J’ai construit un solide dossier auprès du comptable. Avoir une entreprise m’a bien aidé, car le banquier savait comment fonctionnait l’entreprise et il connaissait ma manière de gérer mon compte professionnel. Avoir un CDI ne m’aurait pas permis, auprès de la SAFER, d’obtenir les vignes. Le banquier ne m’aurait pas suivi non plus. Pour faire 5ha de vigne, il faut du temps et même en y étant quotidiennement après le travail, ce n’est pas faisable. Les dossiers ont mis un peu de temps à être traité, mais les banques ont suivi.

 

Continuez-vous la distillation ?

J’arrête de distiller fin novembre et je vais me consacrer aux vignes et à mon entreprise d’arrachage. J’ai déjà fait ma première vendange, même s’il y a eu des complications dues au gel. Pour une année d’installation, ce fut difficile mentalement. Cela fait partie du métier, je le savais avant de m’installer. J’ai distillé mon vin dans les locaux où je travaillais avant, selon les besoins négociants avec lesquels je suis lié, et nous avons les conseils alloués.

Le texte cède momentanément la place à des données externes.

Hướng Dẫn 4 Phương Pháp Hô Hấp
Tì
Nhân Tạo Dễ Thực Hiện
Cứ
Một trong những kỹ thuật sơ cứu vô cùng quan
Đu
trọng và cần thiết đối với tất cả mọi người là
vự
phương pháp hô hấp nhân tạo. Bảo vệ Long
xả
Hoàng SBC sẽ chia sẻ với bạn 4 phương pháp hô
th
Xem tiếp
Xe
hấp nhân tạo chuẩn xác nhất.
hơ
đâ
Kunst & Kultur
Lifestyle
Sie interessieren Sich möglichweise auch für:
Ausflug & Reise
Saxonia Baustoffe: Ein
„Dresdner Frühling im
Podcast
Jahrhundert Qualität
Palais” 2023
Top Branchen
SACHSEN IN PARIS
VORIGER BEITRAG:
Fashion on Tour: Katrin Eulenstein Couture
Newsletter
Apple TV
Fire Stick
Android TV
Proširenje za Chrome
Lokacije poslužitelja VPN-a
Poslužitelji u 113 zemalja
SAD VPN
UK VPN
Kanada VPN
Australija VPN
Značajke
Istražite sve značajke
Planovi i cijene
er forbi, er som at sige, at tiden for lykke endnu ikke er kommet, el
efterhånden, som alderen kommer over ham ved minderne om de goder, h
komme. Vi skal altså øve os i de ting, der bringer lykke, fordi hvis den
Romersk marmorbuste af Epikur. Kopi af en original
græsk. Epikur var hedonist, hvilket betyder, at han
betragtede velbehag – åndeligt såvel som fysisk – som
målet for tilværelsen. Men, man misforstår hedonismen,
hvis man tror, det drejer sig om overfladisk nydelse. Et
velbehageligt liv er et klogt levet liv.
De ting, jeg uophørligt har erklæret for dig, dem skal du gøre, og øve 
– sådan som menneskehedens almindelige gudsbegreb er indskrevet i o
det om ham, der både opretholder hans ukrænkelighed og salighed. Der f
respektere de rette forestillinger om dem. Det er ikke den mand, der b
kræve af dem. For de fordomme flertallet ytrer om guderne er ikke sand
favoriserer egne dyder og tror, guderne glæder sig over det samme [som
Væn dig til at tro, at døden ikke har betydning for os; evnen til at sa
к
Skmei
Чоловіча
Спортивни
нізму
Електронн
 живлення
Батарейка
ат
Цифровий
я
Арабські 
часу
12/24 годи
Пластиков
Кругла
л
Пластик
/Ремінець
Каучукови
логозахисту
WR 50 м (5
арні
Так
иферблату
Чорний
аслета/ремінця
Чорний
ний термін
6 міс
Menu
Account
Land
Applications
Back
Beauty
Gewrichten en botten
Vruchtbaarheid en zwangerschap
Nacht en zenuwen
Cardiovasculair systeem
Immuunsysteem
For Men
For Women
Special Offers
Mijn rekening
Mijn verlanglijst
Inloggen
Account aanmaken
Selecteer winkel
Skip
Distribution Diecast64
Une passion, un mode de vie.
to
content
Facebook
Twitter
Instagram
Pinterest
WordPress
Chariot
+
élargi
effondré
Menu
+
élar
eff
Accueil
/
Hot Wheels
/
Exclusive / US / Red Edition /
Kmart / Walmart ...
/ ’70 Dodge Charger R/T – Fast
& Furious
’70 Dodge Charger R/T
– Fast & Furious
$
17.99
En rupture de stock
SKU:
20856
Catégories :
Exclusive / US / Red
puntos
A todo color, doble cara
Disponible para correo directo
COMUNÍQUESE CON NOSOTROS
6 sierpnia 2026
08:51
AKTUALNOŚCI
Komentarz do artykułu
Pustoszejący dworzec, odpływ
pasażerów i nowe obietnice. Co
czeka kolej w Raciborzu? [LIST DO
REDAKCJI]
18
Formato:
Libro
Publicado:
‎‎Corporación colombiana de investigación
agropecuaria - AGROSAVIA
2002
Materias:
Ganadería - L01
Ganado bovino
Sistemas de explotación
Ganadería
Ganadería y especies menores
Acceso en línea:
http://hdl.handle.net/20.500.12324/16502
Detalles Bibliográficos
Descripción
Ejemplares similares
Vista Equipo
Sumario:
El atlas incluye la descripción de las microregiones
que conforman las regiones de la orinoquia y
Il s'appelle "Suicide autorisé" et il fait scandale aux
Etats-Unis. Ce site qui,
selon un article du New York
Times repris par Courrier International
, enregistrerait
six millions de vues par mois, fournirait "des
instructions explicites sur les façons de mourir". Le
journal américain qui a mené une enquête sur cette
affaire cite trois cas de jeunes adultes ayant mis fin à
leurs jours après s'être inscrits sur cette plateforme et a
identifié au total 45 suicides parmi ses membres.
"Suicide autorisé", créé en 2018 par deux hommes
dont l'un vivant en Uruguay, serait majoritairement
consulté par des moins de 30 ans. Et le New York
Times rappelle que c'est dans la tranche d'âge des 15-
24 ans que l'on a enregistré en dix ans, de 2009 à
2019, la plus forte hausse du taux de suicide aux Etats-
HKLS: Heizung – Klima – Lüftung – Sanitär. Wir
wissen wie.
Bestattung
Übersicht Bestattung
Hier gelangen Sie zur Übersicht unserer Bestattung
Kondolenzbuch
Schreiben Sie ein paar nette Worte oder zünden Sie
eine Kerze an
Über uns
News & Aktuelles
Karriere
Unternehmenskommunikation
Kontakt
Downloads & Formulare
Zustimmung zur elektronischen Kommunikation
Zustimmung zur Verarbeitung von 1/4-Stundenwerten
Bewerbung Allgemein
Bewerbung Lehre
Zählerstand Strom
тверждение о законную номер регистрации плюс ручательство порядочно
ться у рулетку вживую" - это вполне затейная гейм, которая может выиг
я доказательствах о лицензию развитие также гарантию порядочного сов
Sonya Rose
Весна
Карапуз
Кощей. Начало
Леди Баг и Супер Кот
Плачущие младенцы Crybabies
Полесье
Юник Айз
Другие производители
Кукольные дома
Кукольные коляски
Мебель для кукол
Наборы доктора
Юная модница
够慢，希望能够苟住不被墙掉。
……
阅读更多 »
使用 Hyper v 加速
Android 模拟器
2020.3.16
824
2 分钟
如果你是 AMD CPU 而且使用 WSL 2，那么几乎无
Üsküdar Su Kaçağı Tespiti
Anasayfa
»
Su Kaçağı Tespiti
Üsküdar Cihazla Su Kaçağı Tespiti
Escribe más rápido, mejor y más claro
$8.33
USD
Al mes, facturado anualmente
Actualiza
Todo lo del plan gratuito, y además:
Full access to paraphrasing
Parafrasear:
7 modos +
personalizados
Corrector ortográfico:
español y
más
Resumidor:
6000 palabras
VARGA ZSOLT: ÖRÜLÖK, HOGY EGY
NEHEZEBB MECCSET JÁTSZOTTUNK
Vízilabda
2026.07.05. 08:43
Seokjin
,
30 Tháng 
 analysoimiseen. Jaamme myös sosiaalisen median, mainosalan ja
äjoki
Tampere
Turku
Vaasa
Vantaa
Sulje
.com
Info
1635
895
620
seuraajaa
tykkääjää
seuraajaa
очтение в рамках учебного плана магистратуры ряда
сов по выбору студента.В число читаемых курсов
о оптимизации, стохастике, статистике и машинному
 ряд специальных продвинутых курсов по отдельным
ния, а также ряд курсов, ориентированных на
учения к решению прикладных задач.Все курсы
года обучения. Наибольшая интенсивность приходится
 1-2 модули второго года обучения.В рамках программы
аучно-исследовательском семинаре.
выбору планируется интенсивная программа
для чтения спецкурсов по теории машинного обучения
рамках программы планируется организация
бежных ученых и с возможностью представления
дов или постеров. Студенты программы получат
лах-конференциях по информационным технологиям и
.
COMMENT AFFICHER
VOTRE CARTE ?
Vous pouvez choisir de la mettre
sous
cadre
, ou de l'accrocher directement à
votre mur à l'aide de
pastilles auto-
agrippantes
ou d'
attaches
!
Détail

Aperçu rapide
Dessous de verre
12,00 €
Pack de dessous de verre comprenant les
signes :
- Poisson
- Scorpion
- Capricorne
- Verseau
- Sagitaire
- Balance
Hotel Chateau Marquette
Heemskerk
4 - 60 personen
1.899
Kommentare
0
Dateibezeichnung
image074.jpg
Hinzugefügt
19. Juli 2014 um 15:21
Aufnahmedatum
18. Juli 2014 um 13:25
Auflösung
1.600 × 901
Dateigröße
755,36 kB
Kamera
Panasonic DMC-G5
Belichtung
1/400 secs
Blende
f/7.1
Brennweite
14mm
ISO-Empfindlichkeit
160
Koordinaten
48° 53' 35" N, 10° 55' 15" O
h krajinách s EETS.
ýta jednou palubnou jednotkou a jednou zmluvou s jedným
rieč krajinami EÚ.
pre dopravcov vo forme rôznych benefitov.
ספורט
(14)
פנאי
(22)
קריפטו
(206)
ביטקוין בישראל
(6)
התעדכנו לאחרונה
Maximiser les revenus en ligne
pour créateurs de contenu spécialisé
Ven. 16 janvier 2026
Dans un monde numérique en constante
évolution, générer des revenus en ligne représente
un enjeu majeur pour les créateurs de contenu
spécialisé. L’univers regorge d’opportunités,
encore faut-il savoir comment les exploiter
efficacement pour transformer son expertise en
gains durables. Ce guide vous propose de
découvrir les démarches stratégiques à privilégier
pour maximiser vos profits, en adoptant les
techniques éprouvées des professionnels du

Les vendanges sont faites par un entrepreneur, pressées, et, le jus, une fois distillé, est envoyé aux partenaires.

 

Comment se passe le vieillissement ?

Pour la première année, je n’en fais pas. Avoir un chai de vieillissement est un projet, d’autant que j’ai la place. Je le ferai par la suite. Dans les premières années, avant de placer l’argent dans les barriques, il faut placer de l’argent sur les comptes.

 

Comment gérez-vous l’aspect environnemental au quotidien?

Comme l’installation est nouvelle, autant s’y investir directement. Les personnes dirigeant les maisons de négoce avec qui j’ai eu des entretiens comprennent qu’en achetant 5ha de vigne, je n’ai pas les mêmes apports financiers pour amortir le matériel qu’une personne qui en possède 20 ou 70 hectares. Ils me laissent le temps. Je m’engage déjà en ce sens, en limitant les désherbages en travaillant avec des lames, ainsi que mes traitements ; j’utilise des produits de bio-contrôle. J’essaie de prendre la bonne ligne. Je pense faire de la lutte raisonnée en intégrant des groupes de travail.

 

Quels conseils donneriez-vous à des personnes souhaitant s’installer ?

Il faut beaucoup de détermination et prendre le risque. Je l’ai pris au moment opportun. Il ne faut pas être avare du travail. On ne peut vivre de 5ha50, heureusement que j’ai mon entreprise à côté. Je souhaite m’agrandir et de réussir à être autonome. Je ne cherche pas à être plus gros que tout le monde.

 

Le fait de ne pas être d’une famille de viticulteurs a-t-il été un frein à votre installation ?

Beaucoup m’ont dit qu’ils étaient contents pour moi, surtout les jeunes que je côtoie, car dans le milieu viticole beaucoup partent à la retraite et ils voyaient d’un bon œil un jeune s’installer et avoir envie d’y arriver. Beaucoup l’ont vu dans ce sens-là.